Yes! Synthetic chemists come to us with a lot of questions. At my previous job, it was accepted to come back with an answer in a week. Here, they expect us to find an answer in one hour. You have to think fast in order for the chemist to be able to continue with their work. Therefore, we read the literature, talk with chemists, and read their reports as well, so that we know in advance what is coming. We also look into suppliers’ markets, thinking ahead about whether or not it can be useful for Symeres. When we buy a column, we need to quickly learn about its scope. We quickly run some experiments and put it to use to find answers to the questions we get.

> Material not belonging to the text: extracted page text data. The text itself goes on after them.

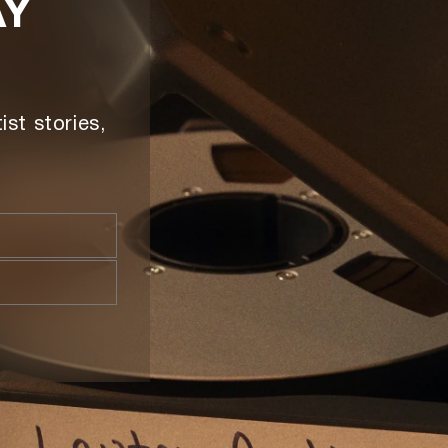
AY
ist stories,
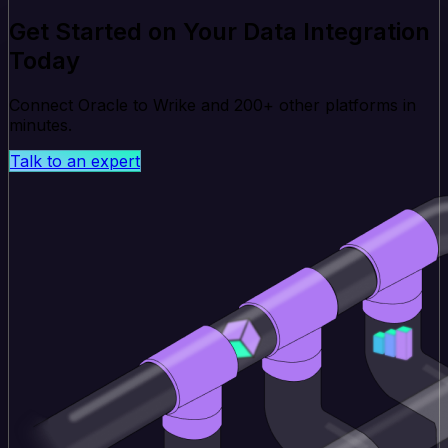
Get Started on Your Data Integration
Today
Connect Oracle to Wrike and 200+ other platforms in
minutes.
Talk to an expert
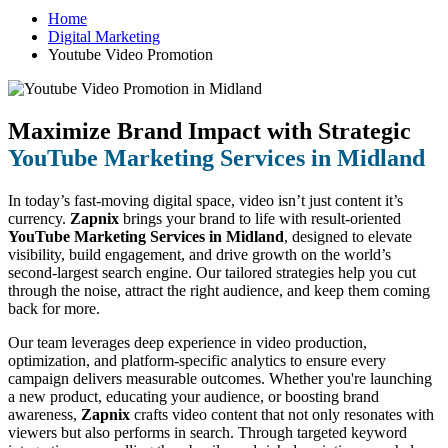
Home
Digital Marketing
Youtube Video Promotion
Maximize Brand Impact with Strategic
YouTube Marketing Services in Midland
In today’s fast-moving digital space, video isn’t just content it’s
currency.
Zapnix
brings your brand to life with result-oriented
YouTube Marketing Services in Midland
, designed to elevate
visibility, build engagement, and drive growth on the world’s
second-largest search engine. Our tailored strategies help you cut
through the noise, attract the right audience, and keep them coming
back for more.
Our team leverages deep experience in video production,
optimization, and platform-specific analytics to ensure every
campaign delivers measurable outcomes. Whether you're launching
a new product, educating your audience, or boosting brand
awareness,
Zapnix
crafts video content that not only resonates with
viewers but also performs in search. Through targeted keyword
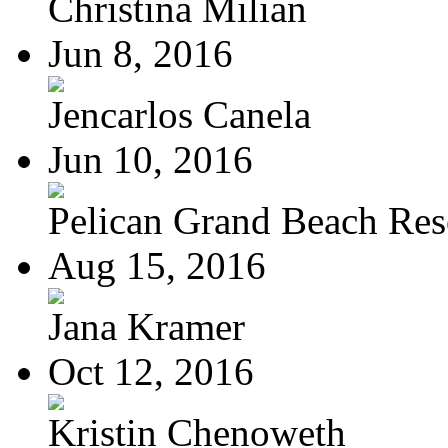
Christina Milian
Jun 8, 2016
Jencarlos Canela
Jun 10, 2016
Pelican Grand Beach Res
Aug 15, 2016
Jana Kramer
Oct 12, 2016
Kristin Chenoweth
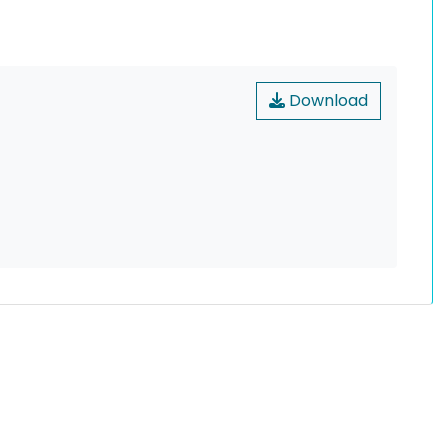
Download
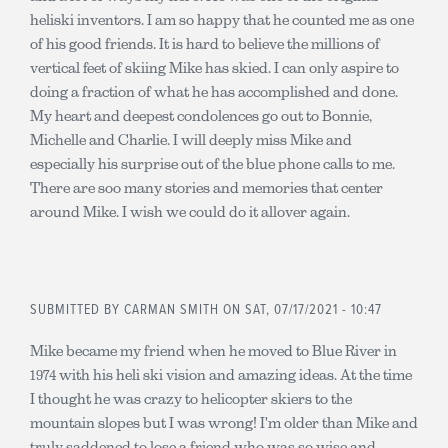
heliski inventors. I am so happy that he counted me as one
of his good friends. It is hard to believe the millions of
vertical feet of skiing Mike has skied. I can only aspire to
doing a fraction of what he has accomplished and done.
My heart and deepest condolences go out to Bonnie,
Michelle and Charlie. I will deeply miss Mike and
especially his surprise out of the blue phone calls to me.
There are soo many stories and memories that center
around Mike. I wish we could do it allover again.
SUBMITTED BY
CARMAN SMITH
ON SAT, 07/17/2021 - 10:47
Mike became my friend when he moved to Blue River in
1974 with his heli ski vision and amazing ideas. At the time
I thought he was crazy to helicopter skiers to the
mountain slopes but I was wrong! I'm older than Mike and
truly saddened to lose a friend who was so wise and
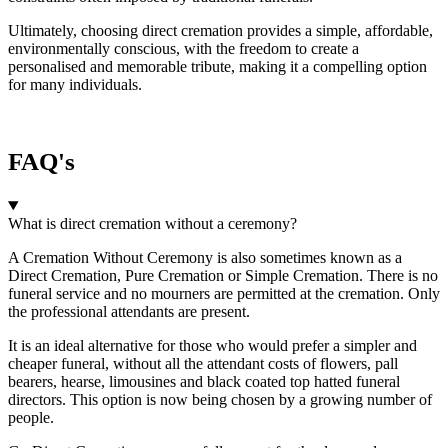
Ultimately, choosing direct cremation provides a simple, affordable,
environmentally conscious, with the freedom to create a
personalised and memorable tribute, making it a compelling option
for many individuals.
FAQ's
What is direct cremation without a ceremony?
A Cremation Without Ceremony is also sometimes known as a
Direct Cremation, Pure Cremation or Simple Cremation. There is no
funeral service and no mourners are permitted at the cremation. Only
the professional attendants are present.
It is an ideal alternative for those who would prefer a simpler and
cheaper funeral, without all the attendant costs of flowers, pall
bearers, hearse, limousines and black coated top hatted funeral
directors. This option is now being chosen by a growing number of
people.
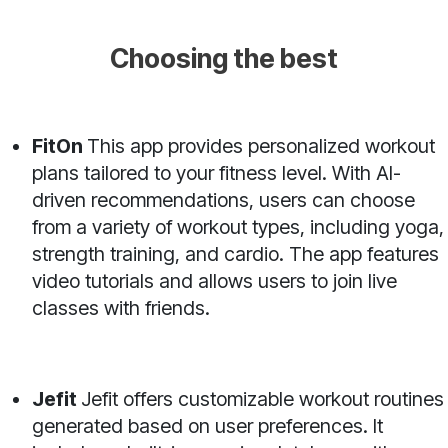
Choosing the best
FitOn
This app provides personalized workout
plans tailored to your fitness level. With AI-
driven recommendations, users can choose
from a variety of workout types, including yoga,
strength training, and cardio. The app features
video tutorials and allows users to join live
classes with friends.
Jefit
Jefit offers customizable workout routines
generated based on user preferences. It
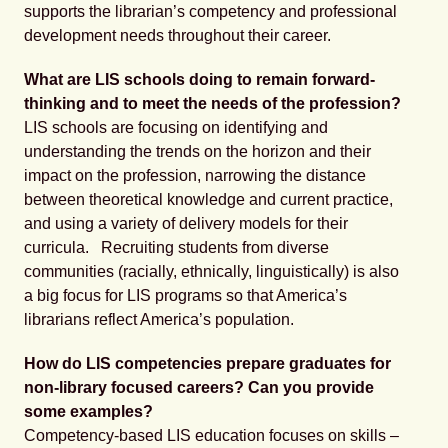
supports the librarian’s competency and professional
development needs throughout their career.
What are LIS schools doing to remain forward-
thinking and to meet the needs of the profession?
LIS schools are focusing on identifying and
understanding the trends on the horizon and their
impact on the profession, narrowing the distance
between theoretical knowledge and current practice,
and using a variety of delivery models for their
curricula. Recruiting students from diverse
communities (racially, ethnically, linguistically) is also
a big focus for LIS programs so that America’s
librarians reflect America’s population.
How do LIS competencies prepare graduates for
non-library focused careers? Can you provide
some examples?
Competency-based LIS education focuses on skills –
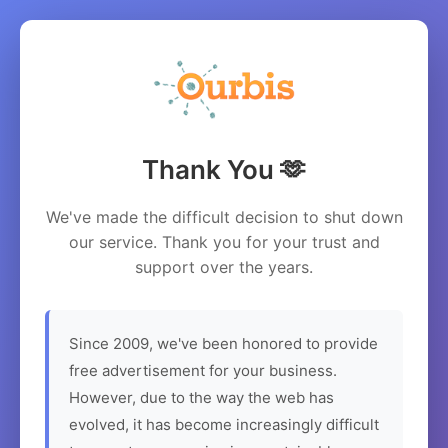
Thank You 🫶
We've made the difficult decision to shut down
our service. Thank you for your trust and
support over the years.
Since 2009, we've been honored to provide
free advertisement for your business.
However, due to the way the web has
evolved, it has become increasingly difficult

The scope of the projects in combination with the equipment we need. Our projects are more diverse now. Different compounds have different needs. Nothing is standard anymore. Therefore, you need a broad range of equipment to be able to accommodate all the questions, meaning the analytical department needs to expand. SFC is such an expansion. For high-throughput measurements, SFC is much faster and more comprehensive than LC-MS. It’s between GC and LC and has the advantages of both the GC and LC methods. This way, it speeds up the analyses and prep work, and it gives us the opportunity to use new methods for compounds we could not measure before. It gives us so much extra information. We cannot live without it anymore!
Everyone is very driven. Driven about the compounds; driven to making the best analysis and obtaining the compounds in the highest purity. When something goes wrong, we help them out and they can always come to us for support. And if I see something goes wrong, I will talk to that person. Also, every new colleague undergoes training when they analyze their first sample. We will show them how the equipment works and so on.
We visited our Groningen colleagues and talked about the differences, similarities, but also problems we encountered on both sites. We reach out to each other when we have an issue and help each other. This is very valuable to us both. We are using Microsoft Teams more and more, and this is a very useful. I am not specialized in validation work, but my colleagues who are have a similar experience working with Weert.